Likewise on Facebook during the election, you might have found your feed brimming with political vitriol from family or friends on either side of the red-blue color spectrum. Snopes has long been known as a place to check the accuracy of those once-ubiquitous email forwards, now more likely status updates — search or check their 25 hottest urban legends to see what's spreading right now, along with TRUE/FALSE/HOAX/MIXTURE judgment and supporting research. Factcheck.org also has a section devoted to social media rumors.
The radio show On the Media produced an episode on November 2 called "Misinformation Around Sandy, Calling the Election, and More" with several segments on the topic.
And now for a fluffier take on accuracy in social media; those inspirational quotes we pass around sure are stirring, but are they even real or attributed to the right person? How can we know for sure?
When Osama Bin Laden was killed in May 2011, certain rousing quotations captured the social media sentiment and were repeated and spread widely. The problem with two of them, attributed to Mark Twain and Dr. Martin Luther King, Jr., was that while they fit our understanding of their personalities, neither man ever said the words.
"Notable Quotables: Is there anything that is not a quotation?" The New Yorker, Feb 19, 2007 — Review of The Quote Verifier: Who Said What, Where, and When, a reference work of quotations misapplied, misattributed, or miswritten (Read an excerpt on JSTOR from The Antioch Review).
Garson O’Toole is the Quote Investigator, and he blogs about popular quotations and their origins.
How to identify a misquote?

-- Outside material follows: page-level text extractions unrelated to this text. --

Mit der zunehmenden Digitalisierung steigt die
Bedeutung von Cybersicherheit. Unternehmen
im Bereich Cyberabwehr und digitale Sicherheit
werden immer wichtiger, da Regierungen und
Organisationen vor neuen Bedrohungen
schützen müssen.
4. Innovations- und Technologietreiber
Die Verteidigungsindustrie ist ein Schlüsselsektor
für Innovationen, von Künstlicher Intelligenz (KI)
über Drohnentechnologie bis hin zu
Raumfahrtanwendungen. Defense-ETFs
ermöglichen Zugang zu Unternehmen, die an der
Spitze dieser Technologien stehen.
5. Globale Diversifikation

Be skeptical, and take President Abraham Lincoln's wise words to heart: "The trouble with quotes on the Internet is that it's difficult to determine whether or not they are genuine." That said, Wikiquote is a good way to check the veracity of quotations, because they should all have a source supplied that you can follow through and check for yourself. Credo Reference and Oxford Reference Online also have quotation sources you can search across; log in to access with your library card number.

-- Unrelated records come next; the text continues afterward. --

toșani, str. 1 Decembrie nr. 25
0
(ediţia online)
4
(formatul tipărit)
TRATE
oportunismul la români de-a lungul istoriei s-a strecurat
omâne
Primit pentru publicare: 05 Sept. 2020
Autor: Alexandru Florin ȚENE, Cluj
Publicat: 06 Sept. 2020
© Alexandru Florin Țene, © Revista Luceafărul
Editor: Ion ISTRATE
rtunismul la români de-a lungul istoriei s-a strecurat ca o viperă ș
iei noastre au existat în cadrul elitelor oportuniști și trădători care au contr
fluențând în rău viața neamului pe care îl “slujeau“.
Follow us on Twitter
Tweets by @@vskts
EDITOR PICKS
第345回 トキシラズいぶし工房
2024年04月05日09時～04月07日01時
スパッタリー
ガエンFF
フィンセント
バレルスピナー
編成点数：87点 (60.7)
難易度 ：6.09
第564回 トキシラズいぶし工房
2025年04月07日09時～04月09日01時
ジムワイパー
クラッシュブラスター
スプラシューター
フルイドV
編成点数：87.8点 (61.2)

Before social media, we had other means of being incited to panic. The War of the Worlds broadcast is a famous example, but did you know it was performed multiple times in ensuing years and locales and still caused terror and confusion? The "War of the Worlds" episode of the radio show Radiolab provides an annotated guide, asks if it could happen again (and again), and tries to figure out what they were thinking?!
For more hoaxes from before 1700 all the way to the 21st century, visit the Museum of Hoaxes. And please, think before you RT.